Hacker News new | ask | show | jobs
by perfmode 3347 days ago
Is it theoretically impossible to fit an interpreter for a dynamic programming language in the L1 cache of a modern chip?

(I understand there are physical constraints that prohibit super low-latency memory lookups (of unconstrained size) in 0+epsilon time (where epsilon is small))

5 comments

Symbolics managed to fit their Lisp VM into the cache of DEC Alpha processors in the early nineties: http://pt.withy.org/publications/VLM.html
Thanks for the information.

> We built a prototype of the emulator in C, but it quickly became obvious that we could not achieve the level of performance desired in C. Examination of code emitted by the C compiler showed it took very poor advantage of the Alpha's dual-issue capabilities. A second implementation was done in Alpha assembly language and is the basis for the current product.

First pass in C. Final, in Assembly.

Chip at the time was a first-generation DEC Alpha AXP 500 which had a 512 KB B-cache and two 8 KB caches.

https://en.wikipedia.org/wiki/DEC_Alpha

Let's say its present day and you want to fit into a 256K L2. What language toolchains are available? How far can one go with JIT?

I think Lua, statically compiled against musl libc, can fit in 200KiB. Not in a (32KiB) L1 cache as the grand-parent comment asked, but in L2. There's also LuaJIT, which I think is only a bit bigger, I'm not sure ...
> Is it theoretically impossible to fit an interpreter for a dynamic programming language in the L1 cache of a modern chip?

I'm pretty sure Chuck Moore (yes, he's still around) would be able to fit the interpreter and an entire OS into the L1 cache with room to spare. Forth technically is an interpreter.

You can get a FORTH kernel in 2K words. It's also incredibly efficient for your own code since you basically have a dictionary and memory addresses. Thinking about it, in the old days dictionaries stored 8 character identifiers, which will handily fit in a 64 bit word. That means that the dictionary only needs 2 words per entry.

As you imply, the interpreter will be dwarfed by the code needed to talk to the rest of the OS. As an aside, this is why I was initially very excited about the JVM when Java first came around. Compiling down to a FORTH style language should give you pretty impressive benefits.

Virtual machines were very popular for a long time, but I'm not entirely convinced that we've really pushed the concept as far as it can go.

The amount of Forth code you could put in a small space is amazing. One of reasons a 128k Mac had Forth show up on it relatively quickly.
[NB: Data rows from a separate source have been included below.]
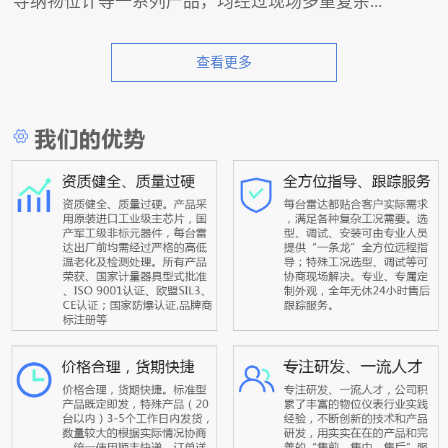
导纳物位计等一系列产品，均经过现场多重复杂...
查看更多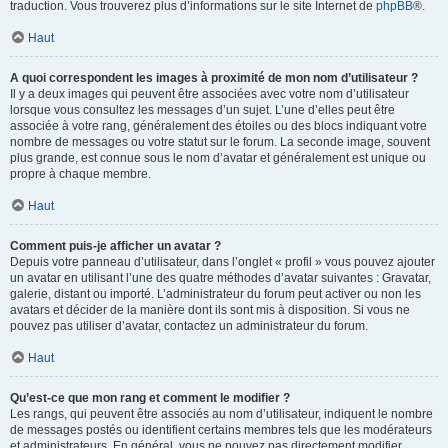
traduction. Vous trouverez plus d’informations sur le site Internet de
phpBB
®.
Haut
A quoi correspondent les images à proximité de mon nom d’utilisateur ?
Il y a deux images qui peuvent être associées avec votre nom d’utilisateur
lorsque vous consultez les messages d’un sujet. L’une d’elles peut être
associée à votre rang, généralement des étoiles ou des blocs indiquant votre
nombre de messages ou votre statut sur le forum. La seconde image, souvent
plus grande, est connue sous le nom d’avatar et généralement est unique ou
propre à chaque membre.
Haut
Comment puis-je afficher un avatar ?
Depuis votre panneau d’utilisateur, dans l’onglet « profil » vous pouvez ajouter
un avatar en utilisant l’une des quatre méthodes d’avatar suivantes : Gravatar,
galerie, distant ou importé. L’administrateur du forum peut activer ou non les
avatars et décider de la manière dont ils sont mis à disposition. Si vous ne
pouvez pas utiliser d’avatar, contactez un administrateur du forum.
Haut
Qu’est-ce que mon rang et comment le modifier ?
Les rangs, qui peuvent être associés au nom d’utilisateur, indiquent le nombre
de messages postés ou identifient certains membres tels que les modérateurs
et administrateurs. En général, vous ne pouvez pas directement modifier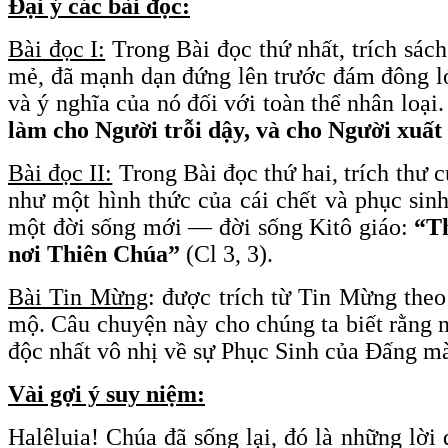
Đại ý các bài đọc:
Bài đọc I:
Trong Bài đọc thứ nhất, trích sá
mẻ, đã mạnh dạn đứng lên trước đám đông lớ
và ý nghĩa của nó đối với toàn thể nhân loạ
làm cho Người trỗi dậy, và cho Người xuất
Bài đọc II:
Trong Bài đọc thứ hai, trích thư 
như một hình thức của cái chết và phục sinh 
một đời sống mới — đời sống Kitô giáo:
“Th
nơi Thiên Chúa”
(Cl 3, 3).
Bài Tin Mừng
: được trích từ Tin Mừng the
mộ. Câu chuyện này cho chúng ta biết rằng n
độc nhất vô nhị về sự Phục Sinh của Đấng mà
Vài gợi ý suy niệm:
Halêluia! Chúa đã sống lại, đó là những lời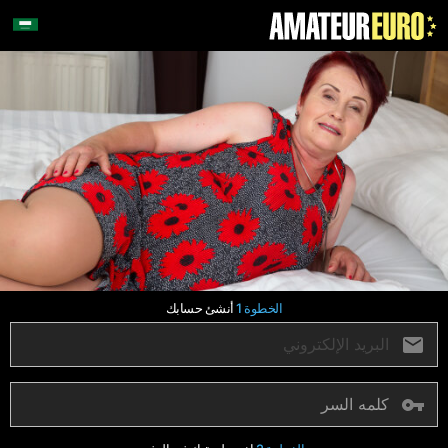
الخطوة 1
أنشئ حسابك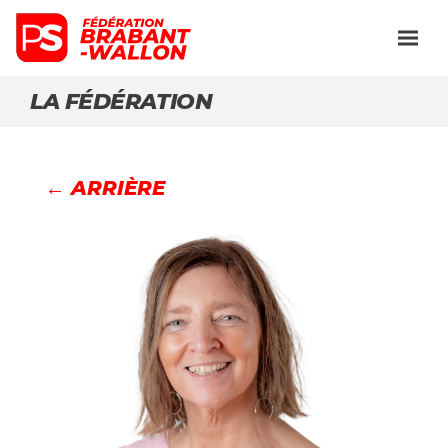
LA FÉDÉRATION
← ARRIÈRE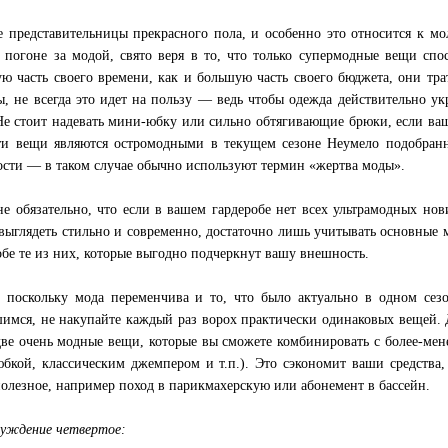
 представительницы прекрасного пола, и особенно это относится к 
 погоне за модой, свято веря в то, что только супермодные вещи сп
ю часть своего времени, как и большую часть своего бюджета, они тр
ы, не всегда это идет на пользу — ведь чтобы одежда действительно ук
Не стоит надевать мини-юбку или сильно обтягивающие брюки, если ва
ти вещи являются остромодными в текущем сезоне Неумело подобранн
сти — в таком случае обычно используют термин «жертва моды».
не обязательно, что если в вашем гардеробе нет всех ультрамодных нов
выглядеть стильно и современно, достаточно лишь учитывать основные 
обе те из них, которые выгодно подчеркнут вашу внешность.
 поскольку мода переменчива и то, что было актуально в одном сез
имся, не накупайте каждый раз ворох практически одинаковых вещей. Д
две очень модные вещи, которые вы сможете комбинировать с более-ме
бкой, классическим джемпером и т.п.). Это сэкономит ваши средства,
полезное, например поход в парикмахерскую или абонемент в бассейн.
уждение четвертое: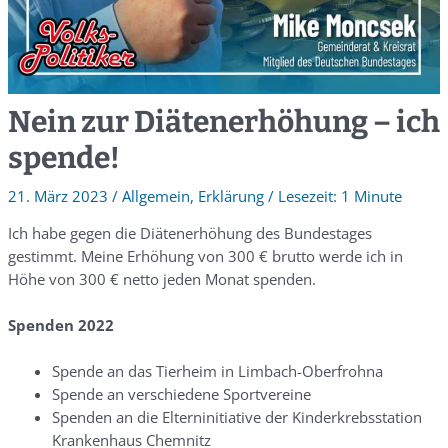
Nein zur Diätenerhöhung – ich
spende!
21. März 2023
/
Allgemein
,
Erklärung
/
1 Minute
Ich habe gegen die Diätenerhöhung des Bundestages
gestimmt. Meine Erhöhung von 300 € brutto werde ich in
Höhe von 300 € netto jeden Monat spenden.
Spenden 2022
Spende an das Tierheim in Limbach-Oberfrohna
Spende an verschiedene Sportvereine
Spenden an die Elterninitiative der Kinderkrebsstation
Krankenhaus Chemnitz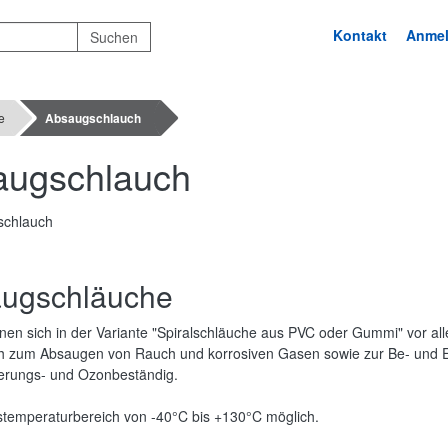
Kontakt
Anme
e
Absaugschlauch
augschlauch
ugschläuche
en sich in der Variante "Spiralschläuche aus PVC oder Gummi" vor allem
h zum Absaugen von Rauch und korrosiven Gasen sowie zur Be- und En
terungs- und Ozonbeständig.
temperaturbereich von -40°C bis +130°C möglich.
I remember back in the day someone was working on a Forth version of OpenStep. Weird, but there were some funky Forths then too. I so wish they had succeeded.

> Is it theoretically impossible to fit an interpreter for a dynamic programming language in the L1 cache of a modern chip?

The APL, J and K languages are known for being very fast; I vaguely remember one reason being given that their programs are so terse and high-level, they're compact enough to fit in cache. Not sure if the interpreter would though.

Also, apl j k have low interpretation cost, so you're pushing the metal close to its limits.
Even fitting the interpreter in cache, there's obviously still some overhead to interpreting instructions rather than executing them directly.

Also, I suspect most of the memory related slowdown with interpreters is due to the indirections in memory representation of data/code, not the interpreter itself falling out of cache.

There was a period where Opera had the fastest javascript engine of all the browser. It was a stack based runtime like all others at the time and, as a side-effect of being developed for mobile devices, was small enough to fit on a cache line. That was the key to the performance advantage. Then came V8 and everyone changed over to JITing compilers.